Did you know, a lot of our bladder issues are actually relatively easy to fix with just a few habit changes? Did you also know that a lot of the urgency and frequency issues people experience can be related solely to bladder habits themselves?

Our brain and bladder are closely connected. Our bladder and emotions are also very closely connected (nervous/anxious pee, anyone?). Often, implementing just a few strategies can help in controlling urgency, decreasing the number of times you get up at night to urinate (void), and improving how many trips you make to the bathroom each day.

Here are 5 strategies that can help get you in control of your bladder instead of it controlling you!

1. No more than 2 bladder irritants per day

What irritates your bladder? Most of us know caffeine to be a common offender, however anything with artificial sweeteners or colors, can also be an irritant. The acidity in tea and DECAF coffee can also be very irritating. The other thing about bladder irritants- they actually interfere with the lining of your urethra (the tube you pee out of), which leaves you more prone to leakage as well.

2. Drink your water

A dehydrated bladder is almost worse than a caffeinated bladder. If you do increase your water intake, you’ll want to do this slowly (8 oz per week), or know you’ll spend more time in the bathroom for that first week or so. Don’t worry your body will adjust though!
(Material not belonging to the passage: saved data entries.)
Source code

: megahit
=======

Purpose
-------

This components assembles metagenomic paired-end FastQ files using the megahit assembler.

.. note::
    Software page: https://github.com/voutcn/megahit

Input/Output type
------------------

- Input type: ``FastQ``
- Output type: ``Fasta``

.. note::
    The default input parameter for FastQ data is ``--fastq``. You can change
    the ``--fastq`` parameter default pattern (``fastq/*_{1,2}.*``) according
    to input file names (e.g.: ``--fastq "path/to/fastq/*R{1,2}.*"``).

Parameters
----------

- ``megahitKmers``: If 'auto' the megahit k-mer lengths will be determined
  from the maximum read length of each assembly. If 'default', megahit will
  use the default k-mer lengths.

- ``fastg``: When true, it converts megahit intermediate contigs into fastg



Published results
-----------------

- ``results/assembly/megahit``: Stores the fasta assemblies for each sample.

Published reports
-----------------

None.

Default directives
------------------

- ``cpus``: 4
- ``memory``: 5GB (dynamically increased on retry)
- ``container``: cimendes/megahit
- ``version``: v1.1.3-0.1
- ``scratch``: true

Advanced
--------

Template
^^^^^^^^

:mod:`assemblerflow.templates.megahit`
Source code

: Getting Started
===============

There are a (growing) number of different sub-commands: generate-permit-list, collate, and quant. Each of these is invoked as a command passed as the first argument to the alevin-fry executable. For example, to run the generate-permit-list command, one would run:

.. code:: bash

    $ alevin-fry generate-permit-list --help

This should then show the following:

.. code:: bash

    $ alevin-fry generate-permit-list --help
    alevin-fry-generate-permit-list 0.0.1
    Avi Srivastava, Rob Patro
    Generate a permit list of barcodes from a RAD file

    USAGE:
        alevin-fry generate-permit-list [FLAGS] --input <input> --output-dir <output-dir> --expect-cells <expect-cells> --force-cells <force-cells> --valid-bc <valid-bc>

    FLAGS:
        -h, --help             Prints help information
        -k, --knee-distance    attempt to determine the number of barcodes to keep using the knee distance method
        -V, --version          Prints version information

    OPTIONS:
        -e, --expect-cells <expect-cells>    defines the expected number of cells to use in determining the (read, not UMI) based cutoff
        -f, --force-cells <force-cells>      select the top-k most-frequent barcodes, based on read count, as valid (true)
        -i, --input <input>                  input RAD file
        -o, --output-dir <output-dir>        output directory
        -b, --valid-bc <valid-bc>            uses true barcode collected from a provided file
3. Stop peeing “just in case”

Everytime you empty your bladder before it gives you the signal it’s full, you’re potentially creating a poor bladder habit. If you think about it- if you void when your bladder is half full “just in case”, your body is so much more likely to start giving you the signal to pee the next time it’s half full. That’s double the amount of trips to the bathroom each day! Now, if you’re about to get in the car to drive 5 hours, please pee before you leave, regardless if you need to or not. But the next time you’re at Target, skip the bathroom right away when you get in there unless you actually have to go.
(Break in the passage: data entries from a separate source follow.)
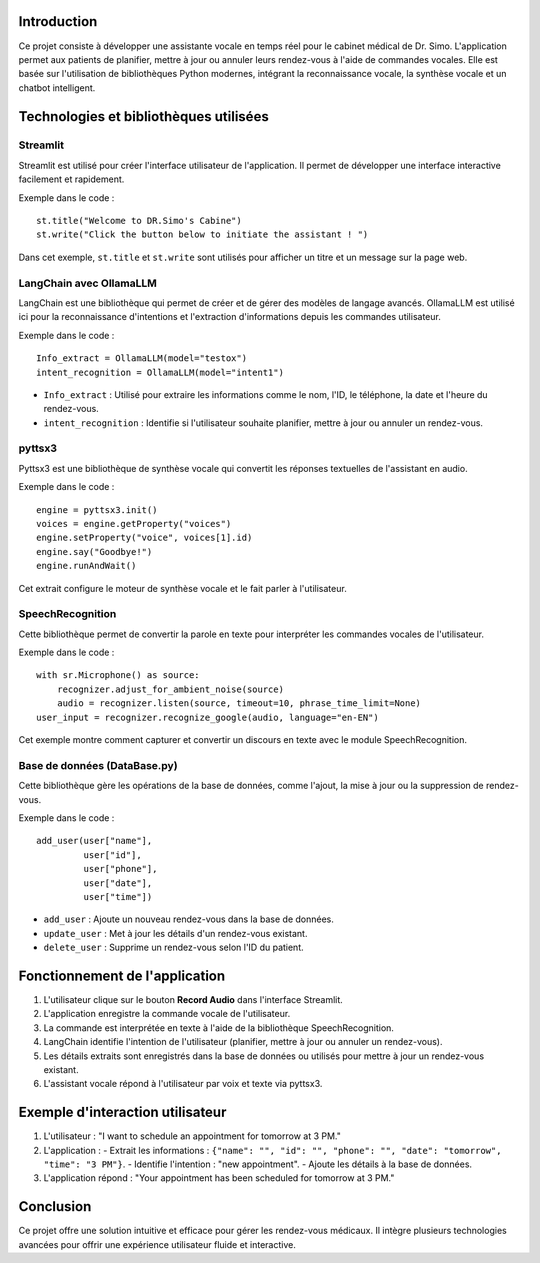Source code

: .. Documentation du Projet : Assistante vocale pour le cabinet médical de Dr. Simo

Introduction
============
Ce projet consiste à développer une assistante vocale en temps réel pour le cabinet médical de Dr. Simo. L'application permet aux patients de planifier, mettre à jour ou annuler leurs rendez-vous à l'aide de commandes vocales. Elle est basée sur l'utilisation de bibliothèques Python modernes, intégrant la reconnaissance vocale, la synthèse vocale et un chatbot intelligent.

Technologies et bibliothèques utilisées
=========================================

Streamlit
---------
Streamlit est utilisé pour créer l'interface utilisateur de l'application. Il permet de développer une interface interactive facilement et rapidement.

Exemple dans le code :
::

    st.title("Welcome to DR.Simo's Cabine")
    st.write("Click the button below to initiate the assistant ! ")

Dans cet exemple, ``st.title`` et ``st.write`` sont utilisés pour afficher un titre et un message sur la page web.

LangChain avec OllamaLLM
-------------------------
LangChain est une bibliothèque qui permet de créer et de gérer des modèles de langage avancés. OllamaLLM est utilisé ici pour la reconnaissance d'intentions et l'extraction d'informations depuis les commandes utilisateur.

Exemple dans le code :
::

    Info_extract = OllamaLLM(model="testox")
    intent_recognition = OllamaLLM(model="intent1")

- ``Info_extract`` : Utilisé pour extraire les informations comme le nom, l'ID, le téléphone, la date et l'heure du rendez-vous.
- ``intent_recognition`` : Identifie si l'utilisateur souhaite planifier, mettre à jour ou annuler un rendez-vous.

pyttsx3
-------
Pyttsx3 est une bibliothèque de synthèse vocale qui convertit les réponses textuelles de l'assistant en audio.

Exemple dans le code :
::

    engine = pyttsx3.init()
    voices = engine.getProperty("voices")
    engine.setProperty("voice", voices[1].id)
    engine.say("Goodbye!")
    engine.runAndWait()

Cet extrait configure le moteur de synthèse vocale et le fait parler à l'utilisateur.

SpeechRecognition
------------------
Cette bibliothèque permet de convertir la parole en texte pour interpréter les commandes vocales de l'utilisateur.

Exemple dans le code :
::

    with sr.Microphone() as source:
        recognizer.adjust_for_ambient_noise(source)
        audio = recognizer.listen(source, timeout=10, phrase_time_limit=None)
    user_input = recognizer.recognize_google(audio, language="en-EN")

Cet exemple montre comment capturer et convertir un discours en texte avec le module SpeechRecognition.

Base de données (DataBase.py)
-----------------------------
Cette bibliothèque gère les opérations de la base de données, comme l'ajout, la mise à jour ou la suppression de rendez-vous.

Exemple dans le code :
::

    add_user(user["name"],
             user["id"],
             user["phone"],
             user["date"],
             user["time"])

- ``add_user`` : Ajoute un nouveau rendez-vous dans la base de données.
- ``update_user`` : Met à jour les détails d'un rendez-vous existant.
- ``delete_user`` : Supprime un rendez-vous selon l'ID du patient.

Fonctionnement de l'application
===============================
1. L'utilisateur clique sur le bouton **Record Audio** dans l'interface Streamlit.
2. L'application enregistre la commande vocale de l'utilisateur.
3. La commande est interprétée en texte à l'aide de la bibliothèque SpeechRecognition.
4. LangChain identifie l'intention de l'utilisateur (planifier, mettre à jour ou annuler un rendez-vous).
5. Les détails extraits sont enregistrés dans la base de données ou utilisés pour mettre à jour un rendez-vous existant.
6. L'assistant vocale répond à l'utilisateur par voix et texte via pyttsx3.

Exemple d'interaction utilisateur
=================================
1. L'utilisateur : "I want to schedule an appointment for tomorrow at 3 PM."
2. L'application :
   - Extrait les informations : ``{"name": "", "id": "", "phone": "", "date": "tomorrow", "time": "3 PM"}``.
   - Identifie l'intention : "new appointment".
   - Ajoute les détails à la base de données.
3. L'application répond : "Your appointment has been scheduled for tomorrow at 3 PM."

Conclusion
==========
Ce projet offre une solution intuitive et efficace pour gérer les rendez-vous médicaux. Il intègre plusieurs technologies avancées pour offrir une expérience utilisateur fluide et interactive.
4. Avoid hurrying when you get the urge to pee

This is where your bladder can really start to control your day. If you get a strong urge to pee, instead of running to the bathroom, try to take a few deep breaths and slowly head to the bathroom. Even try to find one a little further away. The quicker you respond to that urge, the more likely your bladder is going to give you these sudden urges. This is often the beginning of urge incontinence, where you actually start to leak on the way to the bathroom. The more you control your urges, the better control you’ll have over your bladder, and the fewer and fewer strong urges you’ll have over time.

5. Don’t push to empty

Voiding is the only time your pelvic floor is supposed to be fully turned “off”. Straining or pushing is not only hard on your organs (hi prolapse), but it also triggers the pelvic floor muscles to turn on, ultimately affecting your ability to empty. The best way to empty your bladder is feet supported on a stool or squatty potty, focus on relaxing through your stomach, pelvic floor, and hips, exhale and let your body empty on its own.

As always, an individualized assessment of your ENTIRE body from a pelvic floor therapist is the absolute best way to identify why you’re having symptoms or how to prevent them in the future, but these tips can be a helpful first step!